だが、学力・思考力不足の背景には、もっと驚くような問題がある。
子供たちのペンの持ち方がおかしいのだ。もう30年ほど前からその兆しはあったが、今、塾で見ている30名ほどの中学生の内、正しいペンの持ち方ができている子は、1、2名だけ。ほとんどの子供たちが、まるで幼児のように、「グー」でペンを「握って」文字を書いている。
そして、勉強中の姿勢がひどい。授業中に背筋を伸ばして座っていられない子が多い。いくら部活動で疲れているからとはいえ、机に頭を乗せたまま問題を解いている姿には、驚きを通り越して呆れるしかない。何度注意しても直さない。「家でも学校でもやっているけど、怒られたことはない」と言う。

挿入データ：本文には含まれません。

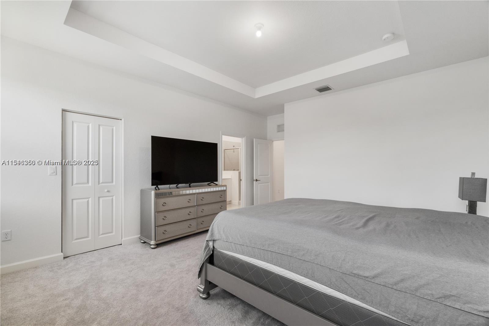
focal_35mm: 15
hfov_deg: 100.4
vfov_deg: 77.3
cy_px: 163
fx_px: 204
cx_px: 244
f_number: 9
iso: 250
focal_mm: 10
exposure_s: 1/4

数十年前、小学校に入学して最初に学んだことは、勉強の時の正しい姿勢と正しい鉛筆の持ち方であったはずだ。中学生になっても身についていないということは、小学校の先生がきちんと訓練しなかったということだろう。あるいは、ペンや箸の持ち方などは、最低限の「しつけ」として、親がうるさく注意して身につけさせるものではないのだろうか。

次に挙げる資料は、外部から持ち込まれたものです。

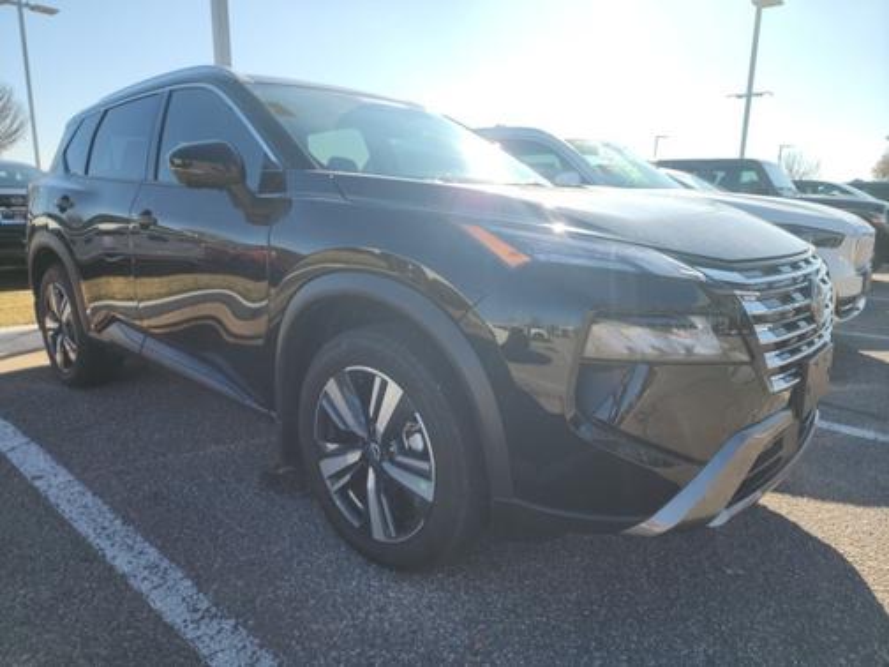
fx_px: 591
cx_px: 444
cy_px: 334
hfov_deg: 73.9
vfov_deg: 58.9
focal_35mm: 23
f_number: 1.8
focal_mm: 6.4
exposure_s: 1/638
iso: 50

「個性の尊重」と「放任」とを取り違えた教師や親たちは、「強制」を嫌がるが、最低限身につけなければならない心身両面の基礎訓練は必要だ。そして、子供たちには、親や教師、先人の教えに素直に従う心の大切さを、まず学ばせなければならない。
学力低下、「いじめ」の問題の根っこには、「しつけ」レベルの基礎訓練の不足があるように思われてならない。もちろん、大人の側に、年少者の尊敬を得られる人間となるための、日々の努力精進が求められることは、言うまでもない。